Percona Server Features

•Enable InnoDB Buffer Pool warming

•Enable userstat for table & index statistics

•Enable verbose slow log

•Enable Query Response Time plugin

Thank You!

•Jervin Real jervin.real@percona.com• Technical Services Manager, APAC

•Michael Coburn michael.coburn@percona.com• Principal Technical Account Manager, USA

Preventing and Resolving MySQL Downtime

Engineering

Transcript of Preventing and Resolving MySQL Downtime

MySQL Reference Manual - HZDR1 General Information About MySQL MySQL.

PHP and MySQL php-mysql PHP and MySQL

Why MySQL Enterprise Edition? MySQL Enterprise Edition ...€¦ · MySQL Enterprise Audit Adds regulatory compliance to MySQL applications (HIPAA, Sarbanes-Oxley, PCI, etc.) MySQL

Reduce Downtime

MySQL Replication: Latest Developments · MySQL 5.1.30 row-based replication MySQL 4.0.12 MySQL 4.1.7 MySQL 5.5.8 semi-sync replication MySQL 5.6.10 crash-safe replication metadata

MySQL Introduction to the MySQL products. Agenda Company Overview Open Source & MySQL Momentum Why MySQL? MySQL OEM, Community & Enterprise offerings.

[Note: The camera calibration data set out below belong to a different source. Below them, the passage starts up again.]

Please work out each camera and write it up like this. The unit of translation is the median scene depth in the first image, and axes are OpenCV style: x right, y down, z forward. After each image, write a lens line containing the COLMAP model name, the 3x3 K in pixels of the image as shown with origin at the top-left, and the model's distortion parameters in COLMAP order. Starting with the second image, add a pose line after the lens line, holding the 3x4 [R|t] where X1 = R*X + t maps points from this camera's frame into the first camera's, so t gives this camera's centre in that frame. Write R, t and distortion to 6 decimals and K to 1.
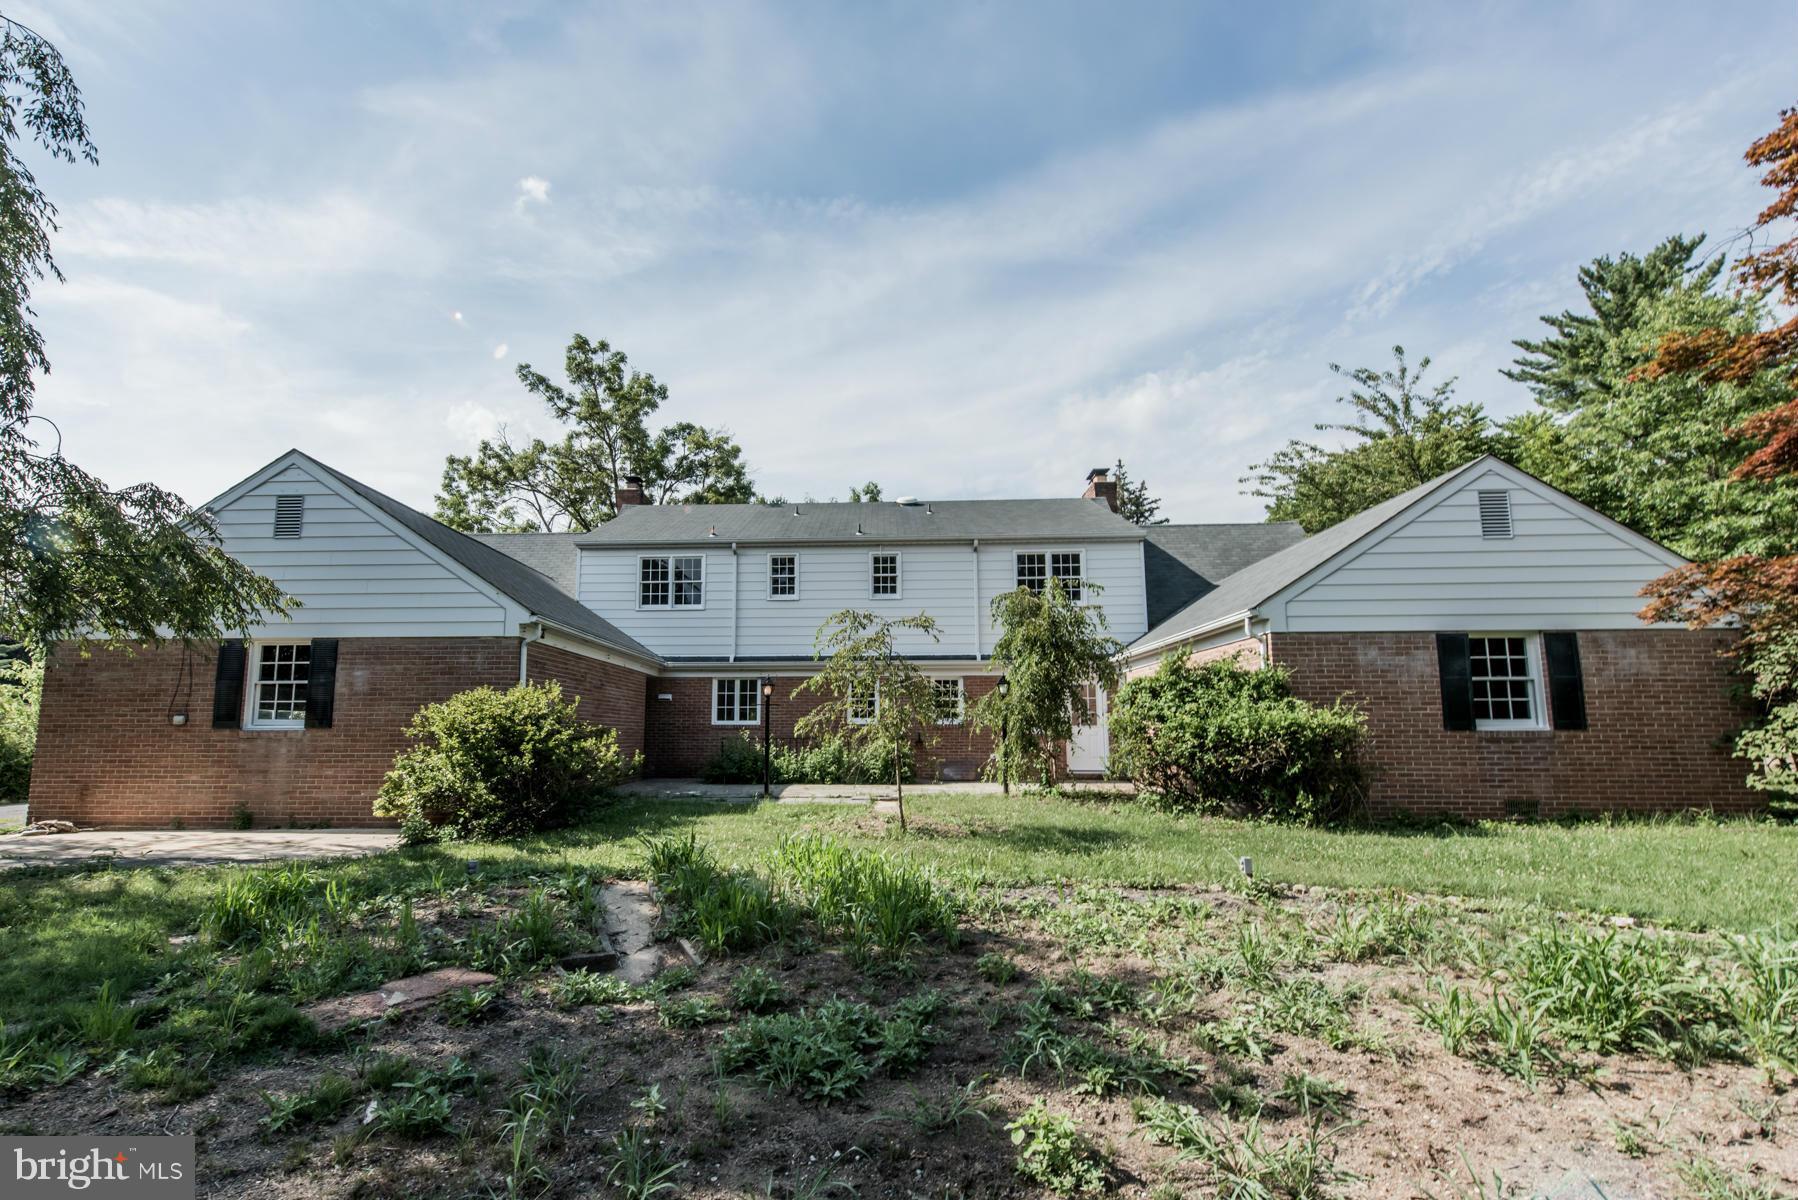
lens RADIAL K [[850.9, 0, 830.0], [0, 850.9, 624.8], [0, 0, 1]] dist [0.038276, 0.000094]
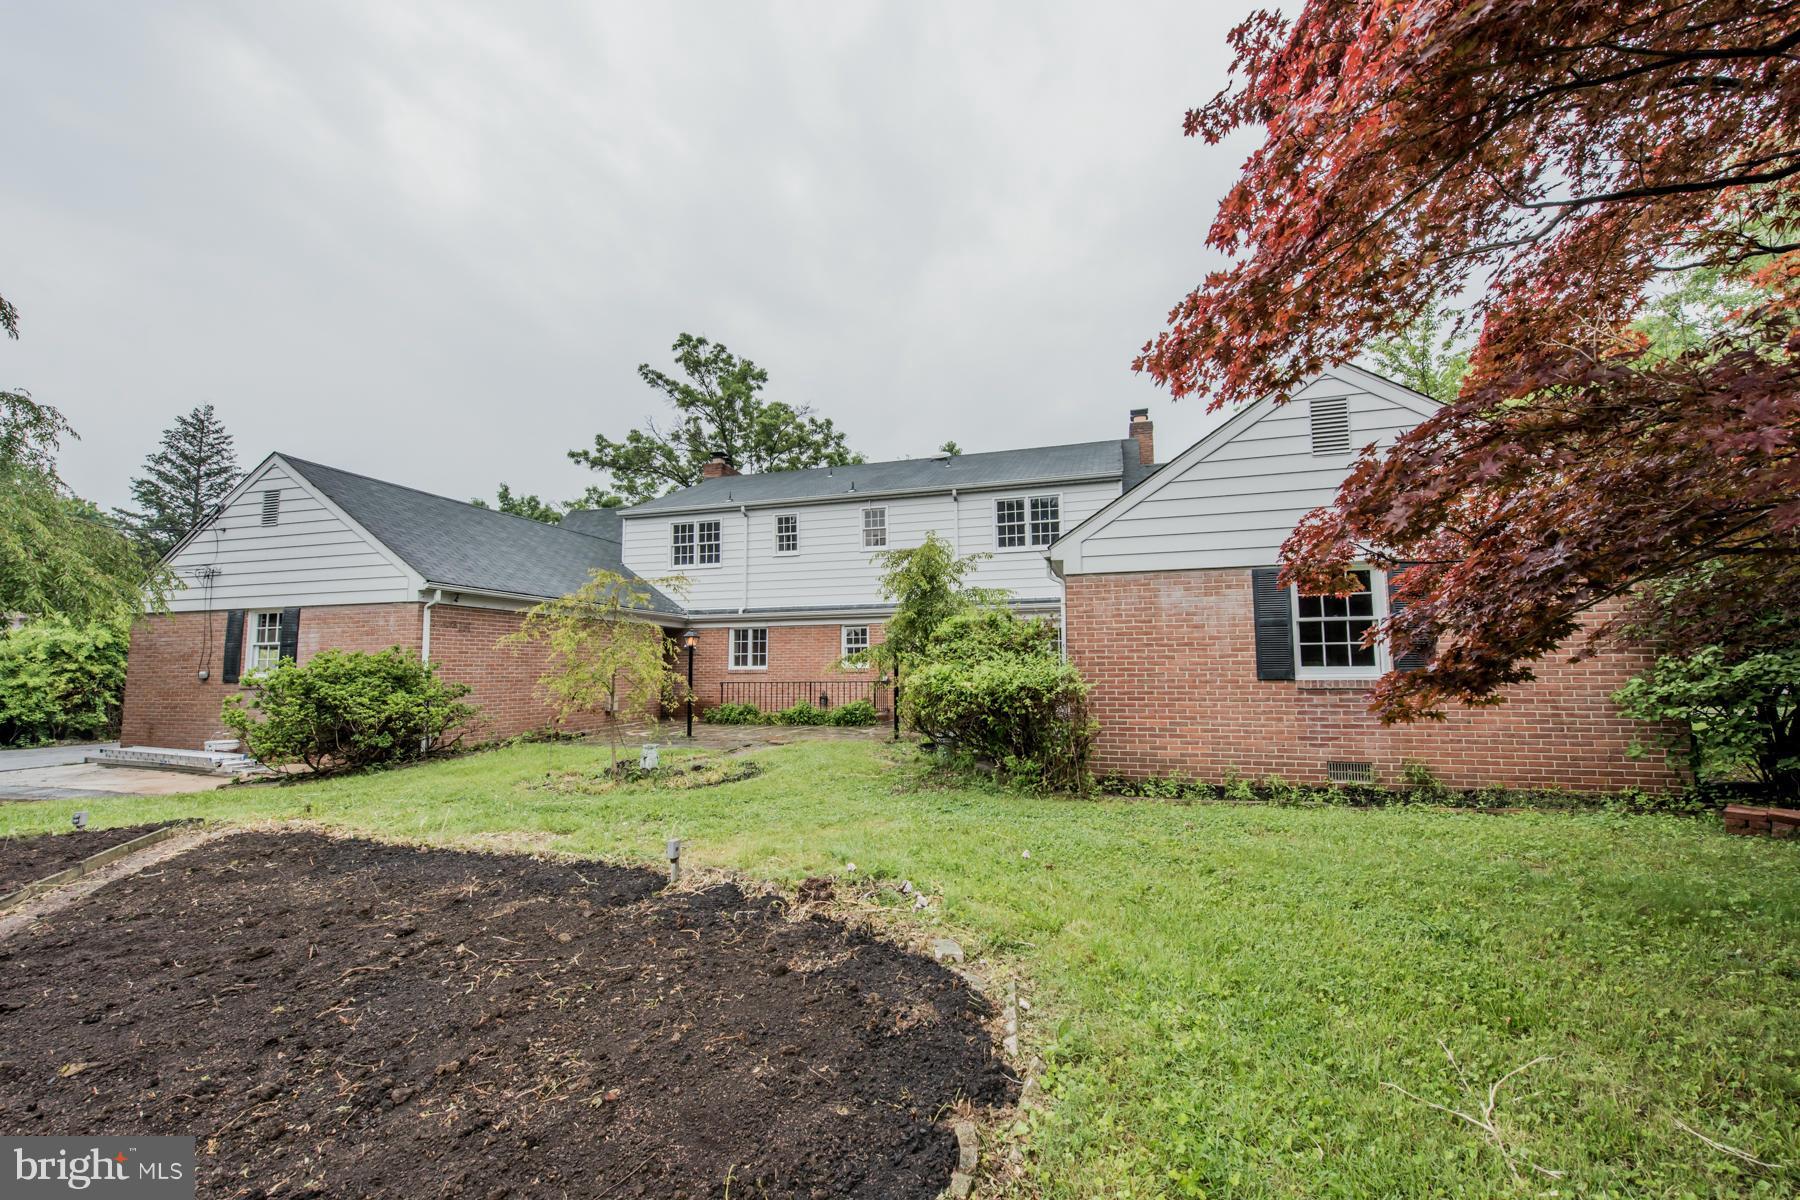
lens RADIAL K [[730.0, 0, 908.1], [0, 730.0, 603.9], [0, 0, 1]] dist [0.009183, -0.000265]
pose [[0.972810, -0.026826, -0.230044, 0.312436], [0.036687, 0.998577, 0.038695, 0.002243], [0.228679, -0.046083, 0.972411, 0.120418]]
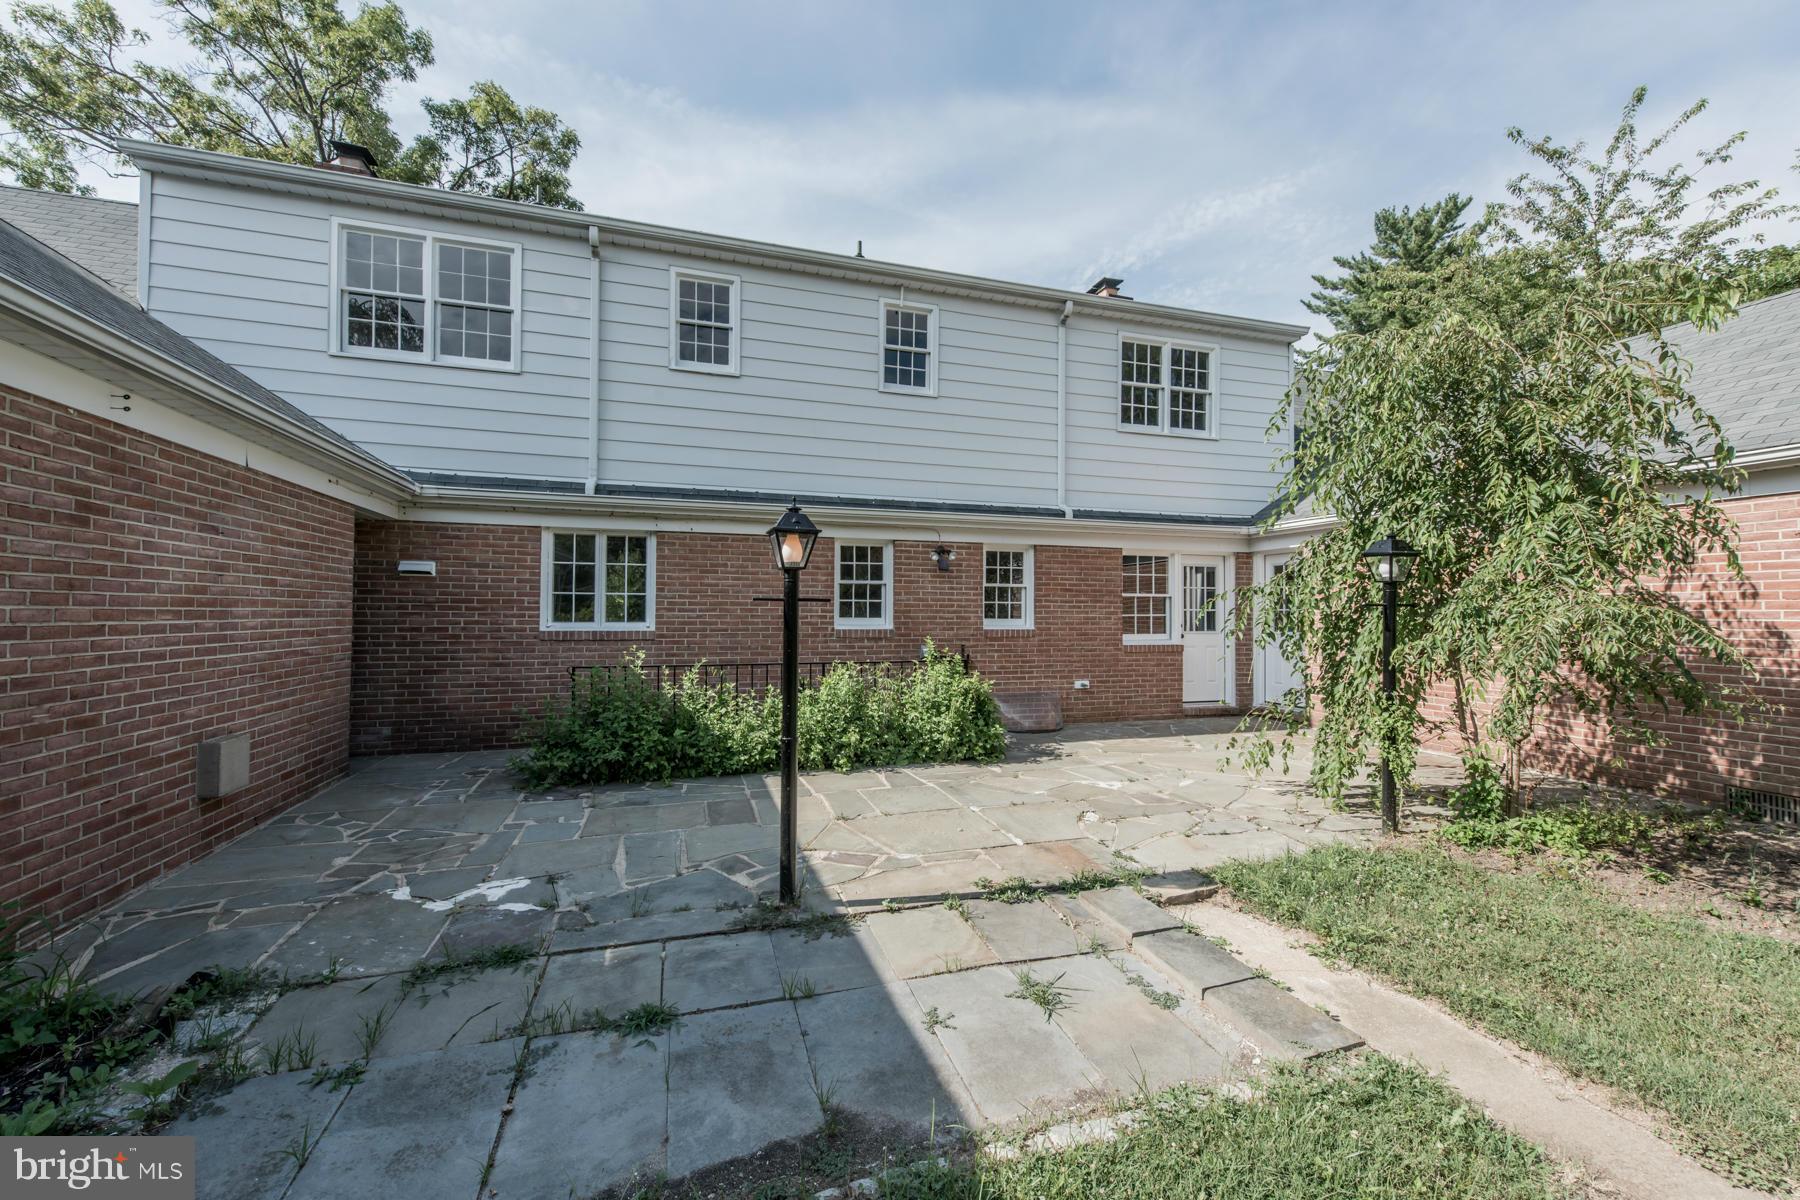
lens RADIAL K [[718.6, 0, 929.5], [0, 718.6, 599.9], [0, 0, 1]] dist [0.001371, 0.000303]
pose [[0.929778, 0.008192, 0.368031, -0.086023], [-0.051784, 0.992722, 0.108728, 0.047749], [-0.364462, -0.120151, 0.923435, 0.565193]]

Upstream Downstream - FOSDEM · HA Audit MySQL 5.6 MySQL Workbench 6.1 MySQL Utilities MySQL Applier for Hadoop MySQL Workbench 5.2 & 6.0 MySQL Enterprise Oracle Certifications Windows

Clinical Downtime Resource Manual - Welcome to LHSC · failures or software failures. Degrees of Downtime The extent of computer downtime may vary. The downtime may impact only certain

Advanced : Upgrading from Native MySQL Replication to a ...continuent-videos.s3.amazonaws.com/...Native-MySQL... · Upgrade Methods: In Place • Will require downtime – Port change

MySQL Performance Tuning. Part 1: MySQL Configuration (includes MySQL 5.7)

Upgrade to MySQL 5.6 Without Downtime

MySQL High Availability...High Availability •Service Level Agreements (SLAs) Business Requirements based on RTO, RPO, Cost of Downtime Support Tiers (typically 4 tiers) Tier 1 (MySQL

Xenofon Vasilakospages.cs.aueb.gr/~xvas/pdfs/detailedCV.pdf^downtime _ after handover events. Decreasing mobile users [ perception of service ^Downtime _ (i.e., achieving ^Zero Downtime

What Causes Downtime in MySQL, and How Can You Prevent It? · Top Ten Incident Types “Cause” Category Count Percent SQL Performance 20 12.9% Data difference Replication 14 9.1%

MySQL Performance Benchmarks - jonahharris.comjonahharris.com/osdb/mysql/mysql-performance-whitepaper.pdf · MySQL Performance Benchmarks Measuring MySQL’s Scalability and Throughput

MySQL - kuliah.unnes.ac.idkuliah.unnes.ac.id/~hardy/mysql/MySQL-komlan.pdf · mysql>flush privileges ! Reloads the privileges from the grant tables in the database mysql ! An alternative

MySQL Enterprise Monitor€¦ · mysql-monitor.log MySQL log file. Replication 1.dot The calculated MySQL server replication structure preferences.properties MySQL Enterprise Monitor

Resolving and PreventingMySQL Downtime - Percona · • Technical Services Manager – APAC ... 37505085 localhost magento Sending data ... The Percona Live Open Source Database Conference

MySQL Installation Guide. MySQL Downloading MySQL Installer.

Resolving Conflict Resolving Conflict Cards€¦ · Resolving Conflict Cards Resolving Conflict Cards Resolving Conflict Cards A big part of resolving a conflict is managing our emotions.